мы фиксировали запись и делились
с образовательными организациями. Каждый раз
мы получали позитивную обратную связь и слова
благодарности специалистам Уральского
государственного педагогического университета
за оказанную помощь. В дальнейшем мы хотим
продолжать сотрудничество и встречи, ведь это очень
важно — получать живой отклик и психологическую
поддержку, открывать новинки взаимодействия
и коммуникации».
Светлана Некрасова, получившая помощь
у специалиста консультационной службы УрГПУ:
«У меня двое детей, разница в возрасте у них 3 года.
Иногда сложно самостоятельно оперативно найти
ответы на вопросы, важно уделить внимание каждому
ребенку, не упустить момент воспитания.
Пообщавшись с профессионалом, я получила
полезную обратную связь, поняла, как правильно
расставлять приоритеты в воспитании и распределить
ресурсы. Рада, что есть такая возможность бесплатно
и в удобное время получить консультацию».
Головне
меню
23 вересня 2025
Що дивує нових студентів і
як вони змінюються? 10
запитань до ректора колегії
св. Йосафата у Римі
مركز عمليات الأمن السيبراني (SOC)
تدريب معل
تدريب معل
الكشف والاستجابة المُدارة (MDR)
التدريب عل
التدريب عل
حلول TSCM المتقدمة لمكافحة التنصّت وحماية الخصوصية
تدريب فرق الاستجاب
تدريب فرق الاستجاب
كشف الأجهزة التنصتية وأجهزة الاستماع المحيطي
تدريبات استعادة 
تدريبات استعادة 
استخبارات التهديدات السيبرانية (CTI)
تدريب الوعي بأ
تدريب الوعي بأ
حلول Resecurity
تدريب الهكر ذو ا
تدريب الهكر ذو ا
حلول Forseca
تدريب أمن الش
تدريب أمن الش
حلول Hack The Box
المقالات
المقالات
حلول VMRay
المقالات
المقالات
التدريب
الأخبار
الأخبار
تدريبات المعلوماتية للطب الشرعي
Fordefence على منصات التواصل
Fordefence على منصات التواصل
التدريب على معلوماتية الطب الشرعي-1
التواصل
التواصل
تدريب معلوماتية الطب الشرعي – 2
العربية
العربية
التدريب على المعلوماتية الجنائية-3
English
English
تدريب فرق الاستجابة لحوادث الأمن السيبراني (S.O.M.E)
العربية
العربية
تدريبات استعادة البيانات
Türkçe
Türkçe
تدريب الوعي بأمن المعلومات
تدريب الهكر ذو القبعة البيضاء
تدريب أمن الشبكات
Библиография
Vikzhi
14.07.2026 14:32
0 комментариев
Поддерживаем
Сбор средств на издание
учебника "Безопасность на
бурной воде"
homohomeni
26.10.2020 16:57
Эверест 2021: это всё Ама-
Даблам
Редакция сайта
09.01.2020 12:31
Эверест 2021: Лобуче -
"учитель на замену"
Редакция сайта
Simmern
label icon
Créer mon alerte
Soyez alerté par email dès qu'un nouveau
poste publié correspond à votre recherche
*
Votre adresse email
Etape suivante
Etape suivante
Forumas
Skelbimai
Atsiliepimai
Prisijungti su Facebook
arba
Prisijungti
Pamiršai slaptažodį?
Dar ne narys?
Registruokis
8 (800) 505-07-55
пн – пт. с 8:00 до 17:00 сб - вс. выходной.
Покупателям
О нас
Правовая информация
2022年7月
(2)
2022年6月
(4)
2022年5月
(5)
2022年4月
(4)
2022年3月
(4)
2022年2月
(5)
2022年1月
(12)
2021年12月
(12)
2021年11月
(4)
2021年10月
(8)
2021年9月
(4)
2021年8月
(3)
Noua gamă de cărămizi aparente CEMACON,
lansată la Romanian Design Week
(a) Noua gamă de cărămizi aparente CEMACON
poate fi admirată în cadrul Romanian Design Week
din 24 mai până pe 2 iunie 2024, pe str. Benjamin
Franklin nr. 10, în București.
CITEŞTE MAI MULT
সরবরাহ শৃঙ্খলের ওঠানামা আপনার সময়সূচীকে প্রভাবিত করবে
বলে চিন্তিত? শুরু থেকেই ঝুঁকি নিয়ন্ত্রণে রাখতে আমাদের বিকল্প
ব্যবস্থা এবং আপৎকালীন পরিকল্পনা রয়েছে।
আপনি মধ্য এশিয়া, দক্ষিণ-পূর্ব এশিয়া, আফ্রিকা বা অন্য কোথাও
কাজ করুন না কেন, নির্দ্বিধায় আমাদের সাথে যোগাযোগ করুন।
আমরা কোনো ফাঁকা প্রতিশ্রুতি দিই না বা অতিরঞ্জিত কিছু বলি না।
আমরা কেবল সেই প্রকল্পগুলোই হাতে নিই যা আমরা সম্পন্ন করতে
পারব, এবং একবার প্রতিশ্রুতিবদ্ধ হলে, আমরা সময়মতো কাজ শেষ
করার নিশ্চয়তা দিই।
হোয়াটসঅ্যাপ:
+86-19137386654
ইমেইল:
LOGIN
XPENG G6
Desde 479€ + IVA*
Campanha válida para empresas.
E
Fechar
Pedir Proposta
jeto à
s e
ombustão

_Task to carry out_
Give back exactly the lines that run from the line with "Pamiršai slaptažodį?" through the close of the material, counting both ends, and nothing more.

_Task answer_
Pamiršai slaptažodį?
Dar ne narys?
Registruokis
8 (800) 505-07-55
пн – пт. с 8:00 до 17:00 сб - вс. выходной.
Покупателям
О нас
Правовая информация
2022年7月
(2)
2022年6月
(4)
2022年5月
(5)
2022年4月
(4)
2022年3月
(4)
2022年2月
(5)
2022年1月
(12)
2021年12月
(12)
2021年11月
(4)
2021年10月
(8)
2021年9月
(4)
2021年8月
(3)
Noua gamă de cărămizi aparente CEMACON,
lansată la Romanian Design Week
(a) Noua gamă de cărămizi aparente CEMACON
poate fi admirată în cadrul Romanian Design Week
din 24 mai până pe 2 iunie 2024, pe str. Benjamin
Franklin nr. 10, în București.
CITEŞTE MAI MULT
সরবরাহ শৃঙ্খলের ওঠানামা আপনার সময়সূচীকে প্রভাবিত করবে
বলে চিন্তিত? শুরু থেকেই ঝুঁকি নিয়ন্ত্রণে রাখতে আমাদের বিকল্প
ব্যবস্থা এবং আপৎকালীন পরিকল্পনা রয়েছে।
আপনি মধ্য এশিয়া, দক্ষিণ-পূর্ব এশিয়া, আফ্রিকা বা অন্য কোথাও
কাজ করুন না কেন, নির্দ্বিধায় আমাদের সাথে যোগাযোগ করুন।
আমরা কোনো ফাঁকা প্রতিশ্রুতি দিই না বা অতিরঞ্জিত কিছু বলি না।
আমরা কেবল সেই প্রকল্পগুলোই হাতে নিই যা আমরা সম্পন্ন করতে
পারব, এবং একবার প্রতিশ্রুতিবদ্ধ হলে, আমরা সময়মতো কাজ শেষ
করার নিশ্চয়তা দিই।
হোয়াটসঅ্যাপ:
+86-19137386654
ইমেইল:
LOGIN
XPENG G6
Desde 479€ + IVA*
Campanha válida para empresas.
E
Fechar
Pedir Proposta
jeto à
s e
ombustão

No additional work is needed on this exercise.